##### Materials provided
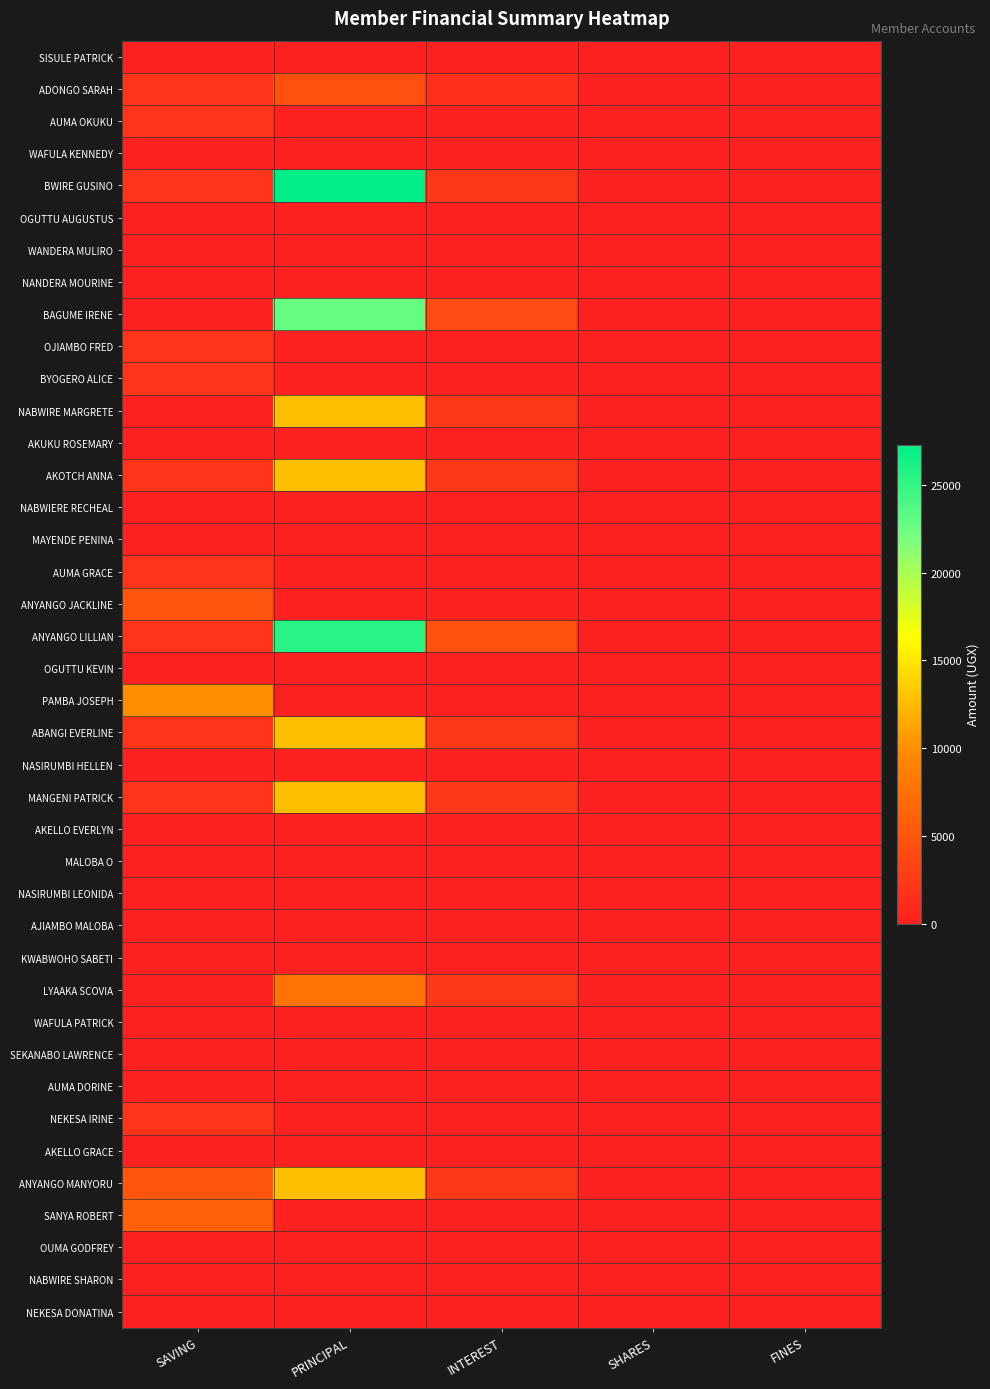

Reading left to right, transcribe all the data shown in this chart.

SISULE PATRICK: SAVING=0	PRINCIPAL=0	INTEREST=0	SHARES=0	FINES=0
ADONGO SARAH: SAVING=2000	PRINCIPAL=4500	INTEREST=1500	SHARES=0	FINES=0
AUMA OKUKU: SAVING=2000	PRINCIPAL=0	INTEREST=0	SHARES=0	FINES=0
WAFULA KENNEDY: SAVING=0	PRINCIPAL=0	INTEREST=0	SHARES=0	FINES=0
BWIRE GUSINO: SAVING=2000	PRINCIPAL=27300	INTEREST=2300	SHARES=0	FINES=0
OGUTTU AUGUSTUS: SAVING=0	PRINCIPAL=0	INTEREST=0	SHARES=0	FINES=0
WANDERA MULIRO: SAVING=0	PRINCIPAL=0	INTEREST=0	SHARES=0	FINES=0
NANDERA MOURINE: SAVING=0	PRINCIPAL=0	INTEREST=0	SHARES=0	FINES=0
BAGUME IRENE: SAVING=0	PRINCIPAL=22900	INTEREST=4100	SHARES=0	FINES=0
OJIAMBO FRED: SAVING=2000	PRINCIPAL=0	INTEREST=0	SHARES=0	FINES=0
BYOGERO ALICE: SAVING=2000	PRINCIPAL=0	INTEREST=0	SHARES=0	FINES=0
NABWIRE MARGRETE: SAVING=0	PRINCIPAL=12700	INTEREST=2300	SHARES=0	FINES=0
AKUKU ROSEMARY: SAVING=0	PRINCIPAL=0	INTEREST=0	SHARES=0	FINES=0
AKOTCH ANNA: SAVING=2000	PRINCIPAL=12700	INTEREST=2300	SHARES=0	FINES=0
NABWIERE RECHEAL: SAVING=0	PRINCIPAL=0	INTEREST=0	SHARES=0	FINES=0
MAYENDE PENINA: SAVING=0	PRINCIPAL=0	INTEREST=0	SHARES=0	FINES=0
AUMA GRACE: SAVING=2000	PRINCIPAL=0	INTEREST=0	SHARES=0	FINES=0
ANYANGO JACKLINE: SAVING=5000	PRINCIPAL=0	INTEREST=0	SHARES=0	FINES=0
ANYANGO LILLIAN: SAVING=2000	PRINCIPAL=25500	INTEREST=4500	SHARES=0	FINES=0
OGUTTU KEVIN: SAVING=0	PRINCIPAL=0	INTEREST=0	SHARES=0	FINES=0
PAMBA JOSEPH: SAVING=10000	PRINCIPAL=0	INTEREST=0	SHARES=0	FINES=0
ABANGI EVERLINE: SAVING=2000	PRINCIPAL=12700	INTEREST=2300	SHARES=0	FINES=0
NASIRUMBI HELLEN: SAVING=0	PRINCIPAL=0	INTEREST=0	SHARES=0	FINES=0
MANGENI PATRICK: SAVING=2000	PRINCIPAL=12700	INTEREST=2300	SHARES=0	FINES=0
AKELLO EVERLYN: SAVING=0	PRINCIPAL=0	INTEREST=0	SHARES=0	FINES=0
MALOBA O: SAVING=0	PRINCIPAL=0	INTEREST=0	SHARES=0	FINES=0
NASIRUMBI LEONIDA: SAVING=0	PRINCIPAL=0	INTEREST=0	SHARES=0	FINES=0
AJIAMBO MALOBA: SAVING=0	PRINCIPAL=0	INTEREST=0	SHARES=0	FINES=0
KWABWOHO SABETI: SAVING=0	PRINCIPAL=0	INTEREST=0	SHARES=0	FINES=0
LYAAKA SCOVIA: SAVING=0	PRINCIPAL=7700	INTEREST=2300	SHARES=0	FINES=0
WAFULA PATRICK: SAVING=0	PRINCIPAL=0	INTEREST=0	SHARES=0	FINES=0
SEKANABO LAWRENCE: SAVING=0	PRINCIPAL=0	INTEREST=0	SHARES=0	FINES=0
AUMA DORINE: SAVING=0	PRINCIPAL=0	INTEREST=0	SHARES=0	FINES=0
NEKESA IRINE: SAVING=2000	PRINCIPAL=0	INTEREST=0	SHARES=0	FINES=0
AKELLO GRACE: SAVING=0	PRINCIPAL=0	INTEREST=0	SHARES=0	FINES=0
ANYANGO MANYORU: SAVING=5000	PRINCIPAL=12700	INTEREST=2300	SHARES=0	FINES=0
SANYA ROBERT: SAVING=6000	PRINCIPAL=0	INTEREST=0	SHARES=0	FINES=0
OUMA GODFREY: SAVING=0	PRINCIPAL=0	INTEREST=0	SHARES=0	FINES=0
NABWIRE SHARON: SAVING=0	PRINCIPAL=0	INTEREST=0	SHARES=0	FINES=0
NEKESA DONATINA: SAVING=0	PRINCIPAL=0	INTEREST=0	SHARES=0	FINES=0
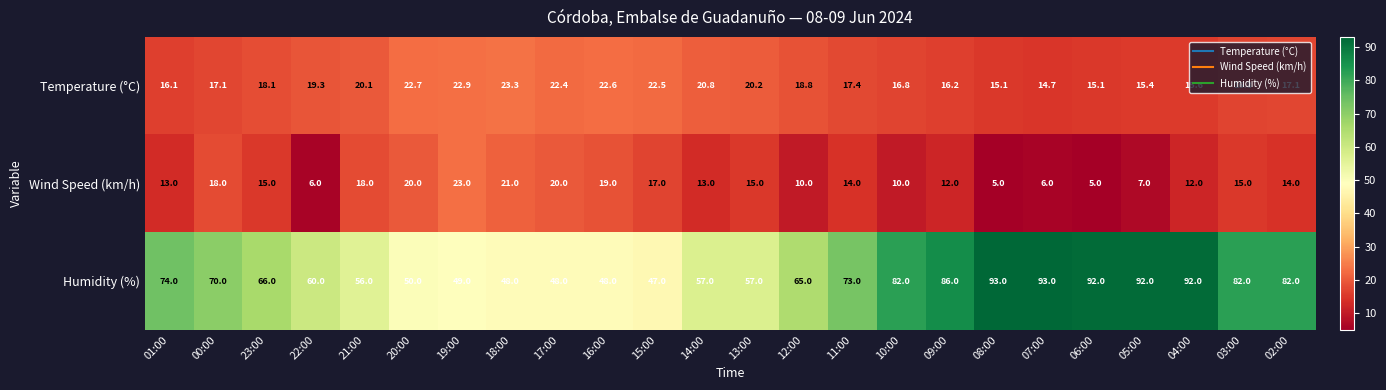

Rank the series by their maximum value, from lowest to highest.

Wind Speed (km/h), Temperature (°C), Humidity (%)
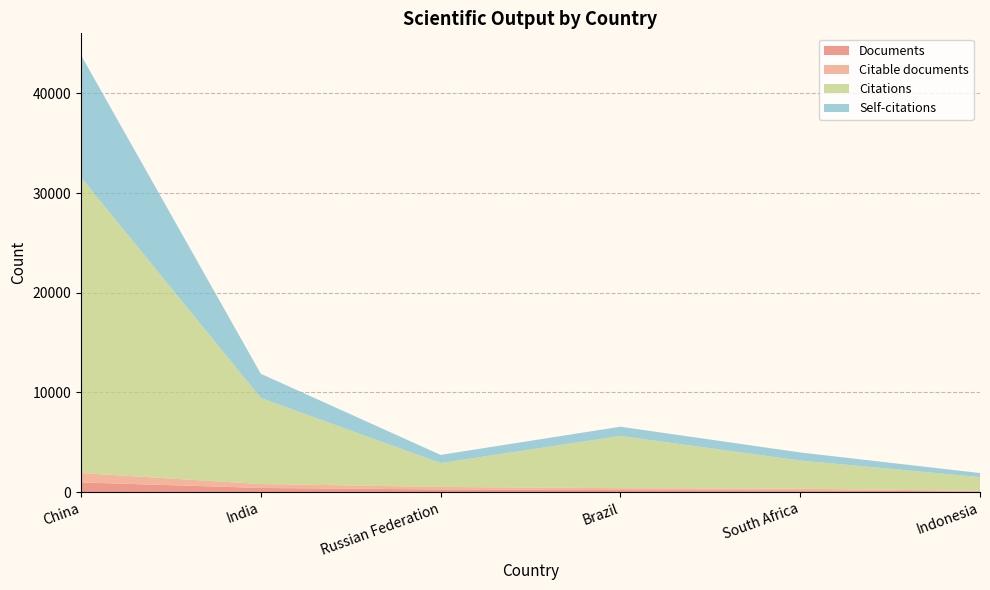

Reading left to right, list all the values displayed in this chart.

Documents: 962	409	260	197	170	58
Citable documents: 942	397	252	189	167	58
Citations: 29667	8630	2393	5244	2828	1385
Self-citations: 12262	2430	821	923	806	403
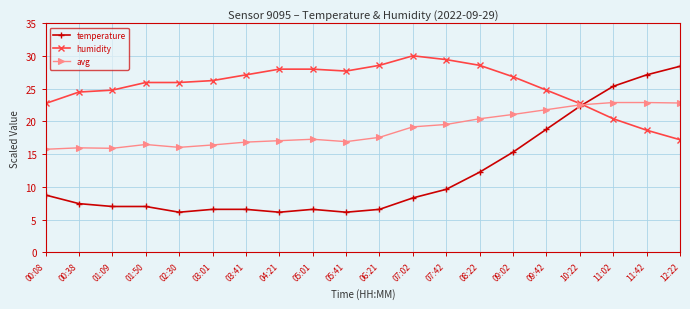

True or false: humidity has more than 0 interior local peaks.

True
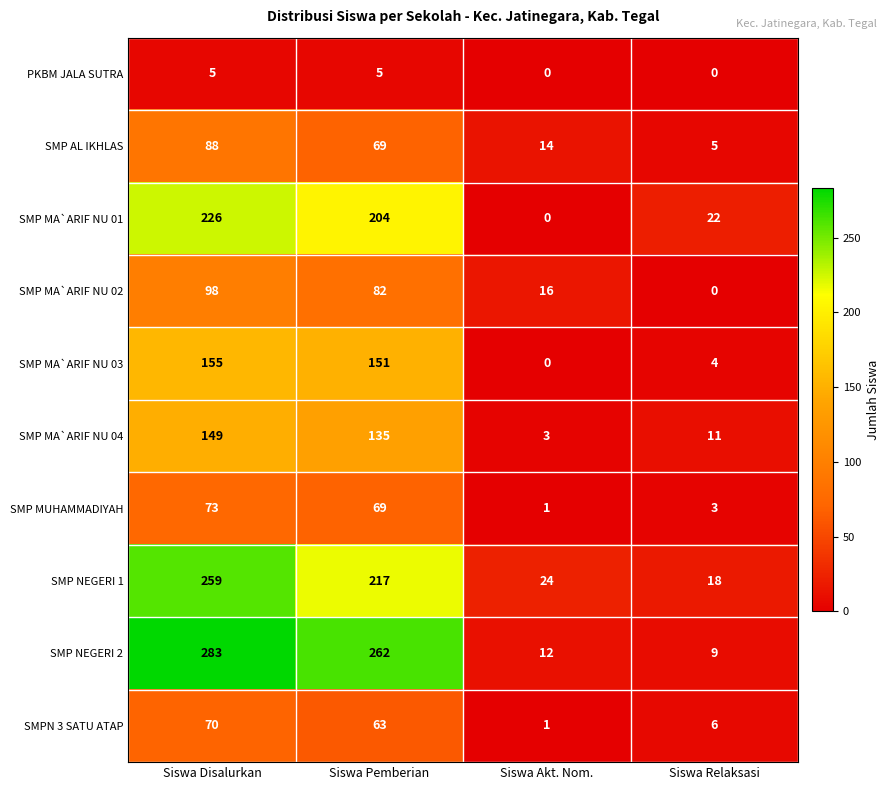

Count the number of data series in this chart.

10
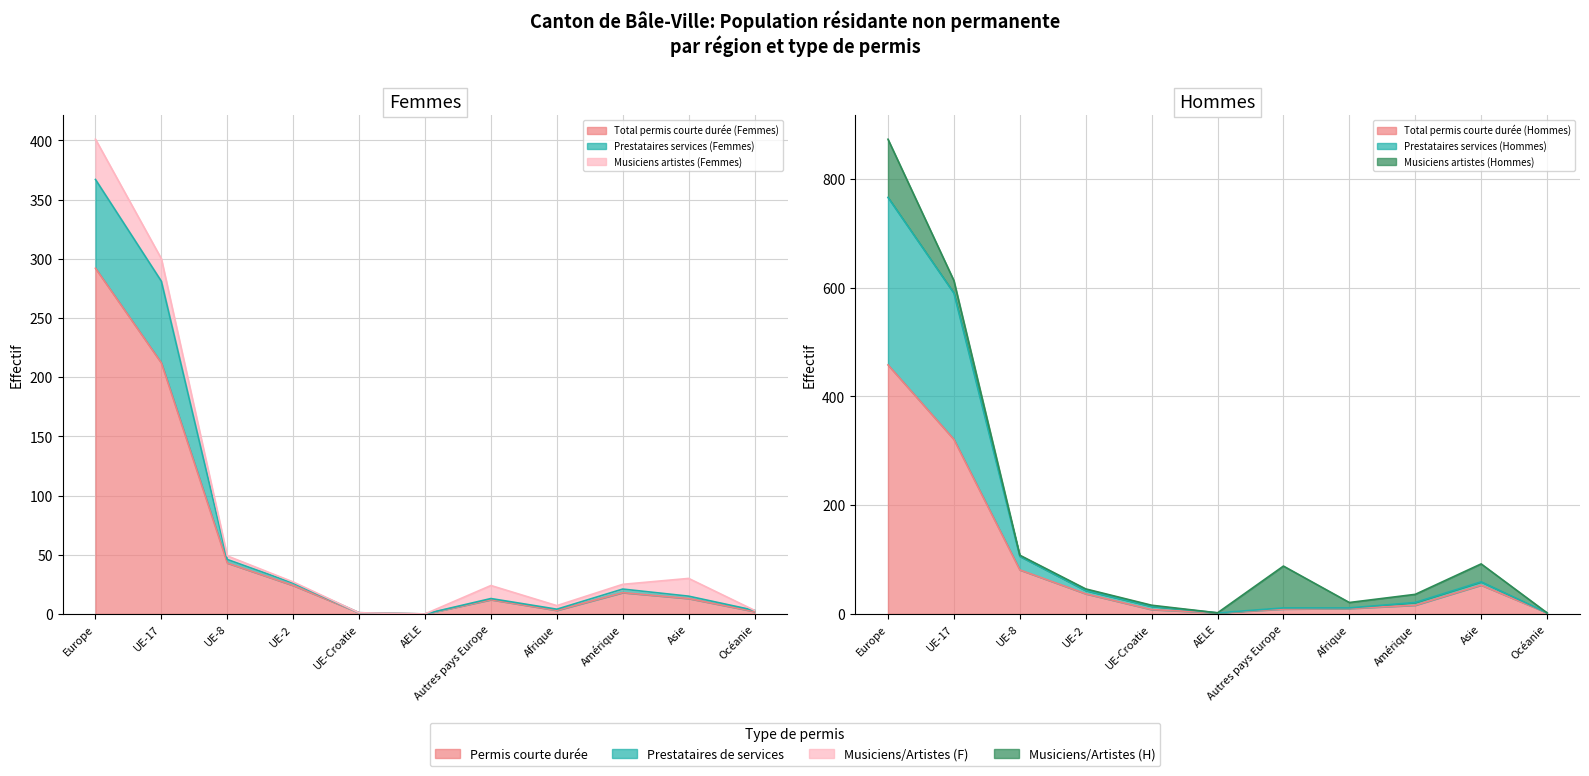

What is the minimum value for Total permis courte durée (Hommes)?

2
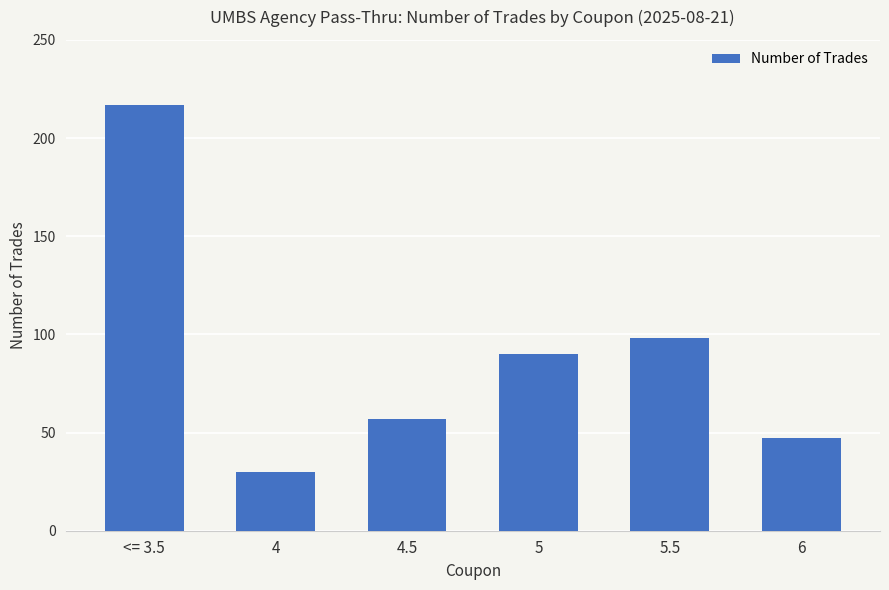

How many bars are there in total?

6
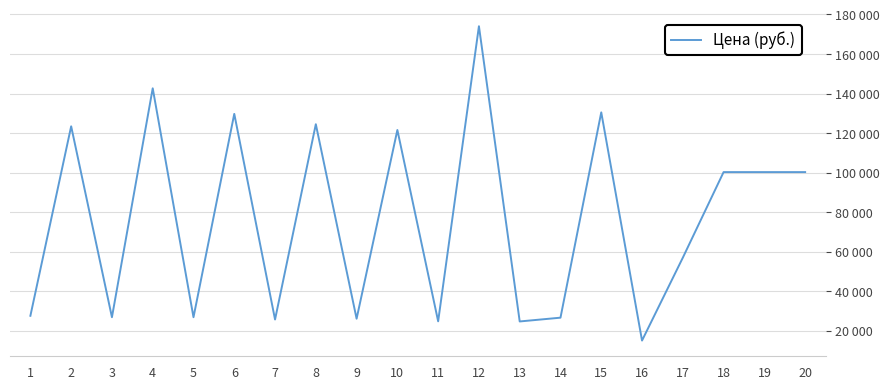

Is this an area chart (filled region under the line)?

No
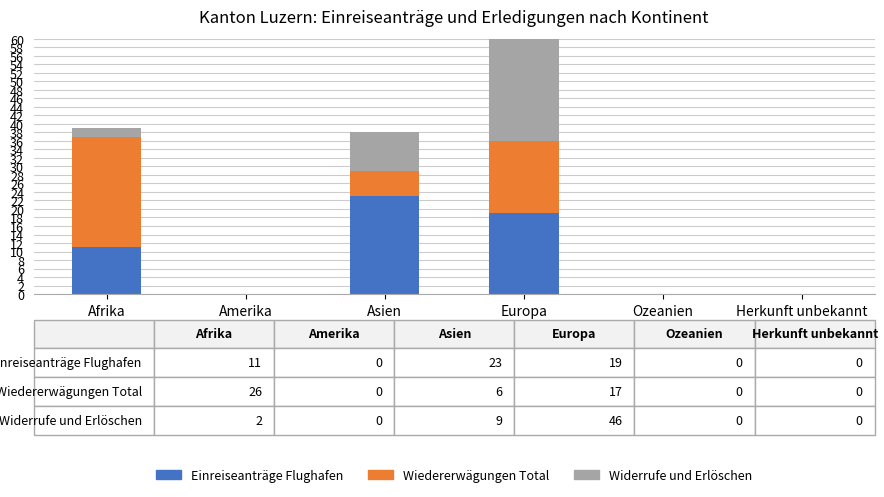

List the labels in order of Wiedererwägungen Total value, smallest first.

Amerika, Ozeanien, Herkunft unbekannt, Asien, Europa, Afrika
##########
## Written task
Put every line from the one containing "Reading left to right, list" through the end of the rows into a JSON list of strings, one string per line, with blank lines dropped. Leave the pictures out.

## Final answer
[
  "Reading left to right, list all the values displayed in this chart.",
  "Documents: 962\t409\t260\t197\t170\t58",
  "Citable documents: 942\t397\t252\t189\t167\t58",
  "Citations: 29667\t8630\t2393\t5244\t2828\t1385",
  "Self-citations: 12262\t2430\t821\t923\t806\t403",
  "True or false: humidity has more than 0 interior local peaks.",
  "True",
  "Count the number of data series in this chart.",
  "10",
  "What is the minimum value for Total permis courte durée (Hommes)?",
  "2",
  "How many bars are there in total?",
  "6",
  "Is this an area chart (filled region under the line)?",
  "No",
  "List the labels in order of Wiedererwägungen Total value, smallest first.",
  "Amerika, Ozeanien, Herkunft unbekannt, Asien, Europa, Afrika"
]